## MATERIAL SHOWN

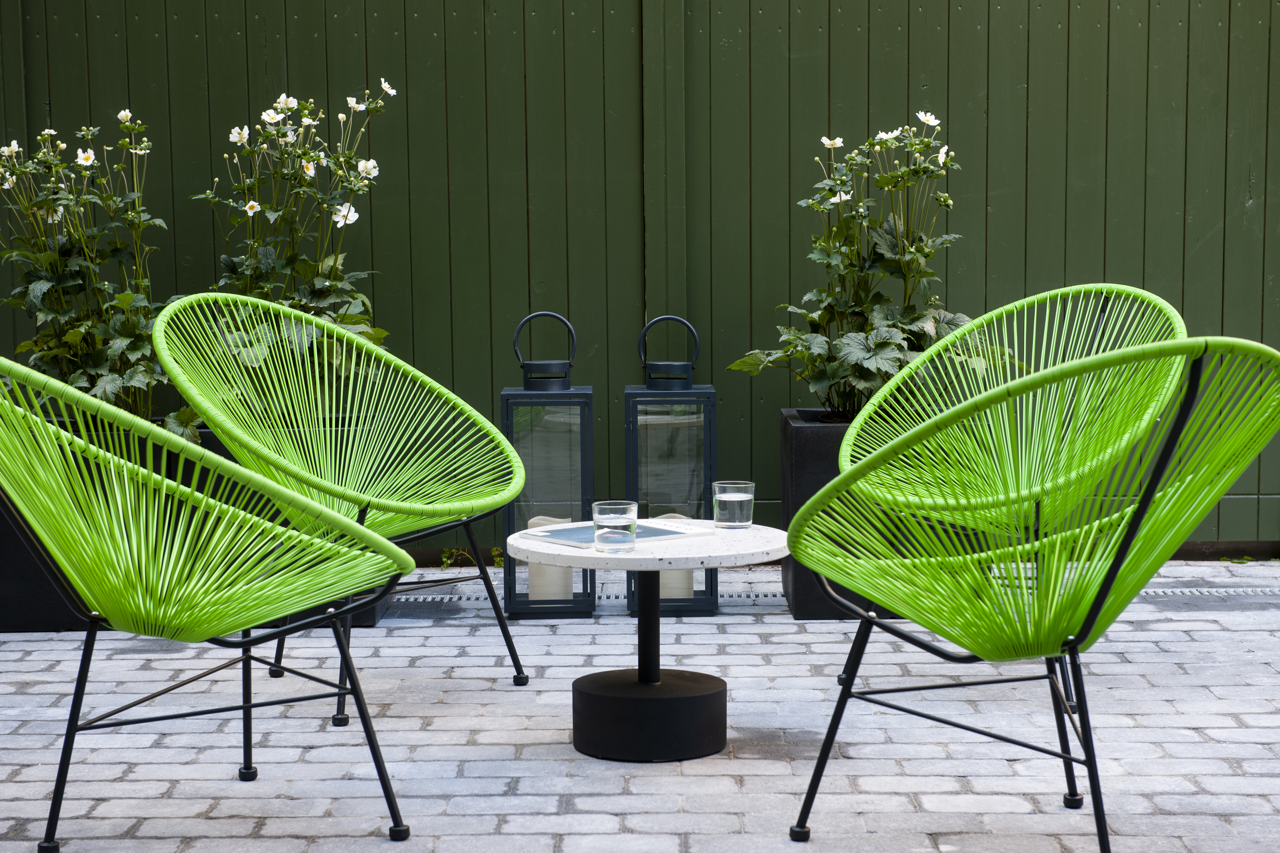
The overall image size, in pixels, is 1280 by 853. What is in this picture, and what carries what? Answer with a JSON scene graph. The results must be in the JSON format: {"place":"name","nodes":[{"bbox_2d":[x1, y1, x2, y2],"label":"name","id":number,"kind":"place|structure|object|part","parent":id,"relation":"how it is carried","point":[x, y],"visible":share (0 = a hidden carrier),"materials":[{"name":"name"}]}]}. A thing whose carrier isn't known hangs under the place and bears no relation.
{"place":"outdoors","nodes":[
{"label":"outdoors","id":0,"kind":"place"},
{"bbox_2d":[0,559,1279,852],"label":"brick pavement","id":1,"kind":"structure","parent":0,"point":[61,643],"materials":[{"name":"grey brick"}]},
{"bbox_2d":[0,409,196,632],"label":"planter","id":2,"kind":"object","parent":1,"relation":"on","point":[43,623],"visible":0.32,"materials":[{"name":"black"}]},
{"bbox_2d":[0,110,183,429],"label":"flowering plant","id":3,"kind":"object","parent":2,"relation":"in","point":[63,282],"visible":0.86,"materials":[{"name":"green plant"}]},
{"bbox_2d":[0,356,417,847],"label":"green chair","id":4,"kind":"object","parent":1,"relation":"on","point":[108,409],"visible":0.99,"materials":[{"name":"green plastic"}]},
{"bbox_2d":[188,415,393,627],"label":"planter box","id":5,"kind":"object","parent":1,"relation":"on","point":[364,613],"visible":0.11,"materials":[{"name":"black"}]},
{"bbox_2d":[187,81,397,386],"label":"flowering plant","id":6,"kind":"object","parent":5,"relation":"in","point":[379,337],"visible":0.82,"materials":[{"name":"green plant"}]},
{"bbox_2d":[154,291,527,724],"label":"green chair","id":7,"kind":"object","parent":1,"relation":"on","point":[484,424],"visible":0.96,"materials":[{"name":"green plastic"}]},
{"bbox_2d":[438,544,503,570],"label":"weed","id":8,"kind":"object","parent":1,"relation":"on","point":[444,565],"visible":0.48,"materials":[{"name":"green plant"}]},
{"bbox_2d":[501,309,595,621],"label":"lantern","id":9,"kind":"object","parent":1,"relation":"on","point":[582,501],"visible":0.83,"materials":[{"name":"black metal"}]},
{"bbox_2d":[523,515,570,602],"label":"candle","id":10,"kind":"object","parent":9,"relation":"in","point":[532,578],"visible":0.45,"materials":[{"name":"white wax"}]},
{"bbox_2d":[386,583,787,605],"label":"drain grate","id":11,"kind":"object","parent":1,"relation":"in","point":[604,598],"visible":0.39,"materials":[{"name":"grey metal"}]},
{"bbox_2d":[510,522,790,760],"label":"round table","id":12,"kind":"object","parent":1,"relation":"on","point":[557,561],"visible":0.91,"materials":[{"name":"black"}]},
{"bbox_2d":[525,524,697,546],"label":"magazine","id":13,"kind":"object","parent":12,"relation":"on","point":[662,533],"visible":0.69,"materials":[{"name":"paper"}]},
{"bbox_2d":[592,500,638,553],"label":"drinking glass","id":14,"kind":"object","parent":12,"relation":"on","point":[599,516],"visible":0.99,"materials":[{"name":"clear glass"}]},
{"label":"table base","id":15,"kind":"part","parent":12,"relation":"part of","materials":[{"name":"black metal"}]},
{"bbox_2d":[712,480,755,529],"label":"drinking glass","id":16,"kind":"object","parent":12,"relation":"on","point":[737,498],"visible":0.99,"materials":[{"name":"clear glass"}]},
{"bbox_2d":[623,314,715,617],"label":"lantern","id":17,"kind":"object","parent":1,"relation":"on","point":[642,394],"visible":0.78,"materials":[{"name":"black metal"}]},
{"bbox_2d":[654,514,693,596],"label":"candle","id":18,"kind":"object","parent":17,"relation":"in","point":[687,578],"visible":0.23,"materials":[{"name":"white wax"}]},
{"bbox_2d":[778,408,912,619],"label":"planter","id":19,"kind":"object","parent":1,"relation":"on","point":[802,439],"visible":0.29,"materials":[{"name":"black"}]},
{"bbox_2d":[727,116,982,422],"label":"flowering plant","id":20,"kind":"object","parent":19,"relation":"in","point":[835,374],"visible":0.86,"materials":[{"name":"green plant"}]},
{"bbox_2d":[838,287,1190,693],"label":"green chair","id":21,"kind":"object","parent":1,"relation":"on","point":[845,464],"visible":0.79,"materials":[{"name":"green plastic"}]},
{"bbox_2d":[782,335,1279,849],"label":"green chair","id":22,"kind":"object","parent":1,"relation":"on","point":[1140,513],"visible":0.99,"materials":[{"name":"green plastic"}]},
{"label":"legs","id":23,"kind":"part","parent":22,"relation":"part of","materials":[{"name":"black metal"}]},
{"bbox_2d":[1139,585,1279,597],"label":"drain grate","id":24,"kind":"object","parent":1,"relation":"in","point":[1193,590],"visible":0.6,"materials":[{"name":"metal"}]},
{"label":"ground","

## TASK TO CARRY OUT
Your task is to copy the entries in full and exactly, without any images.

## EXERCISE RESPONSE
The overall image size, in pixels, is 1280 by 853. What is in this picture, and what carries what? Answer with a JSON scene graph. The results must be in the JSON format: {"place":"name","nodes":[{"bbox_2d":[x1, y1, x2, y2],"label":"name","id":number,"kind":"place|structure|object|part","parent":id,"relation":"how it is carried","point":[x, y],"visible":share (0 = a hidden carrier),"materials":[{"name":"name"}]}]}. A thing whose carrier isn't known hangs under the place and bears no relation.
{"place":"outdoors","nodes":[
{"label":"outdoors","id":0,"kind":"place"},
{"bbox_2d":[0,559,1279,852],"label":"brick pavement","id":1,"kind":"structure","parent":0,"point":[61,643],"materials":[{"name":"grey brick"}]},
{"bbox_2d":[0,409,196,632],"label":"planter","id":2,"kind":"object","parent":1,"relation":"on","point":[43,623],"visible":0.32,"materials":[{"name":"black"}]},
{"bbox_2d":[0,110,183,429],"label":"flowering plant","id":3,"kind":"object","parent":2,"relation":"in","point":[63,282],"visible":0.86,"materials":[{"name":"green plant"}]},
{"bbox_2d":[0,356,417,847],"label":"green chair","id":4,"kind":"object","parent":1,"relation":"on","point":[108,409],"visible":0.99,"materials":[{"name":"green plastic"}]},
{"bbox_2d":[188,415,393,627],"label":"planter box","id":5,"kind":"object","parent":1,"relation":"on","point":[364,613],"visible":0.11,"materials":[{"name":"black"}]},
{"bbox_2d":[187,81,397,386],"label":"flowering plant","id":6,"kind":"object","parent":5,"relation":"in","point":[379,337],"visible":0.82,"materials":[{"name":"green plant"}]},
{"bbox_2d":[154,291,527,724],"label":"green chair","id":7,"kind":"object","parent":1,"relation":"on","point":[484,424],"visible":0.96,"materials":[{"name":"green plastic"}]},
{"bbox_2d":[438,544,503,570],"label":"weed","id":8,"kind":"object","parent":1,"relation":"on","point":[444,565],"visible":0.48,"materials":[{"name":"green plant"}]},
{"bbox_2d":[501,309,595,621],"label":"lantern","id":9,"kind":"object","parent":1,"relation":"on","point":[582,501],"visible":0.83,"materials":[{"name":"black metal"}]},
{"bbox_2d":[523,515,570,602],"label":"candle","id":10,"kind":"object","parent":9,"relation":"in","point":[532,578],"visible":0.45,"materials":[{"name":"white wax"}]},
{"bbox_2d":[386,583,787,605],"label":"drain grate","id":11,"kind":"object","parent":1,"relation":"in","point":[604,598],"visible":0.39,"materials":[{"name":"grey metal"}]},
{"bbox_2d":[510,522,790,760],"label":"round table","id":12,"kind":"object","parent":1,"relation":"on","point":[557,561],"visible":0.91,"materials":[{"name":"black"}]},
{"bbox_2d":[525,524,697,546],"label":"magazine","id":13,"kind":"object","parent":12,"relation":"on","point":[662,533],"visible":0.69,"materials":[{"name":"paper"}]},
{"bbox_2d":[592,500,638,553],"label":"drinking glass","id":14,"kind":"object","parent":12,"relation":"on","point":[599,516],"visible":0.99,"materials":[{"name":"clear glass"}]},
{"label":"table base","id":15,"kind":"part","parent":12,"relation":"part of","materials":[{"name":"black metal"}]},
{"bbox_2d":[712,480,755,529],"label":"drinking glass","id":16,"kind":"object","parent":12,"relation":"on","point":[737,498],"visible":0.99,"materials":[{"name":"clear glass"}]},
{"bbox_2d":[623,314,715,617],"label":"lantern","id":17,"kind":"object","parent":1,"relation":"on","point":[642,394],"visible":0.78,"materials":[{"name":"black metal"}]},
{"bbox_2d":[654,514,693,596],"label":"candle","id":18,"kind":"object","parent":17,"relation":"in","point":[687,578],"visible":0.23,"materials":[{"name":"white wax"}]},
{"bbox_2d":[778,408,912,619],"label":"planter","id":19,"kind":"object","parent":1,"relation":"on","point":[802,439],"visible":0.29,"materials":[{"name":"black"}]},
{"bbox_2d":[727,116,982,422],"label":"flowering plant","id":20,"kind":"object","parent":19,"relation":"in","point":[835,374],"visible":0.86,"materials":[{"name":"green plant"}]},
{"bbox_2d":[838,287,1190,693],"label":"green chair","id":21,"kind":"object","parent":1,"relation":"on","point":[845,464],"visible":0.79,"materials":[{"name":"green plastic"}]},
{"bbox_2d":[782,335,1279,849],"label":"green chair","id":22,"kind":"object","parent":1,"relation":"on","point":[1140,513],"visible":0.99,"materials":[{"name":"green plastic"}]},
{"label":"legs","id":23,"kind":"part","parent":22,"relation":"part of","materials":[{"name":"black metal"}]},
{"bbox_2d":[1139,585,1279,597],"label":"drain grate","id":24,"kind":"object","parent":1,"relation":"in","point":[1193,590],"visible":0.6,"materials":[{"name":"metal"}]},
{"label":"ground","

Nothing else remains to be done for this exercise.